Gedenkkonzert zum 20. Todestag des großen Cellisten: Boris Pergamenschikow, unvergessen

Wer ihn kannte, schloss ihn ins Herz: Boris Pergamenschikow war nicht nur ein fantastischer Musiker, sondern auch ein außergewöhnlicher Mensch. Drei Freunde erinnern sich.
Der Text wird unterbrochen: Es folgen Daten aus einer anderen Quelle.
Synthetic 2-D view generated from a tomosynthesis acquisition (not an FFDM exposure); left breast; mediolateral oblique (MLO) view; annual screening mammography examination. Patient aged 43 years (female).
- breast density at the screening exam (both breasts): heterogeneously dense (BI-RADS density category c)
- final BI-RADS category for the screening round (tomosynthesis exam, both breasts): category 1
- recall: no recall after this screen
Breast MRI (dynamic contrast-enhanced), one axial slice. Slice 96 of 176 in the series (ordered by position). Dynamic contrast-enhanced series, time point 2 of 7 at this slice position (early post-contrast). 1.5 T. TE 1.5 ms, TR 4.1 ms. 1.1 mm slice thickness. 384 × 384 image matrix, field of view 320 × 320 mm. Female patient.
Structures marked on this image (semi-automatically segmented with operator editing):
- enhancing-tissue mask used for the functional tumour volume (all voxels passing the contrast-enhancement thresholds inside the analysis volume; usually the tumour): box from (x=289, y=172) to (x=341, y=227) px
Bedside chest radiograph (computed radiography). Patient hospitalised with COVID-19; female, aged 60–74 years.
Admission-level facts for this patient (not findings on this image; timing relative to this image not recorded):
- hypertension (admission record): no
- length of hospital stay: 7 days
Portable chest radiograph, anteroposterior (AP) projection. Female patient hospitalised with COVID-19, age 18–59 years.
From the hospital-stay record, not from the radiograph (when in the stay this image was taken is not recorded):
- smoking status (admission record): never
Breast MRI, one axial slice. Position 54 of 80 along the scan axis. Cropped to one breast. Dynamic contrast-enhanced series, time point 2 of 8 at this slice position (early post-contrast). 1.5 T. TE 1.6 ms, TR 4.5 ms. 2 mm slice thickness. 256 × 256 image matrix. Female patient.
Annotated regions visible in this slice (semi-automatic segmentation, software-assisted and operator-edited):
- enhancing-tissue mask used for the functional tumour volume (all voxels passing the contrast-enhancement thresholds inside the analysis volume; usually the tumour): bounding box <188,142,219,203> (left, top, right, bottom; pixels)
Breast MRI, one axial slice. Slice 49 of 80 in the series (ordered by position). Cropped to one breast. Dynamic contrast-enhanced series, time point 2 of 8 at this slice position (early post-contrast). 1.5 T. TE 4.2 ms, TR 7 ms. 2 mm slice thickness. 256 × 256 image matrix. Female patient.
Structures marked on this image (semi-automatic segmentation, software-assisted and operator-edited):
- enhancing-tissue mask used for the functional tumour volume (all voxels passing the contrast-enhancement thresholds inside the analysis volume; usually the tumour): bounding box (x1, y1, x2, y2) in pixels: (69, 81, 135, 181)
Die Erinnerungen sind stark und präsent, auch jetzt noch, 20 Jahre nach dem Tod von Boris Pergamenschikow am 30. April 2004. Ein Cellist, ein Geiger und eine Kammermusik-Enthusiastin sitzen an einem Küchentisch in Prenzlauer Berg und schwärmen: von einem Menschen, der seinen Zeitgenossen stets neugierig und zugewandt begegnete, der humorvoll war, nobel und gebildet, gleichermaßen ein brillanter Musiker wie ein begnadeter Lehrer.

1977 hatte sich Pergamenschikow zur Emigration aus Russland entschieden, fand zunächst in Köln eine neue Heimat und wurde 1998 dann als Professor an die Berliner „Hanns Eisler“-Hochschule berufen, wo er buchstäblich bis zum letzten Atemzug unterrichtete, am Ende im Krankenhaus vom Rollstuhl aus. Auf dem Dahlemer Waldfriedhof liegt der Musiker begraben.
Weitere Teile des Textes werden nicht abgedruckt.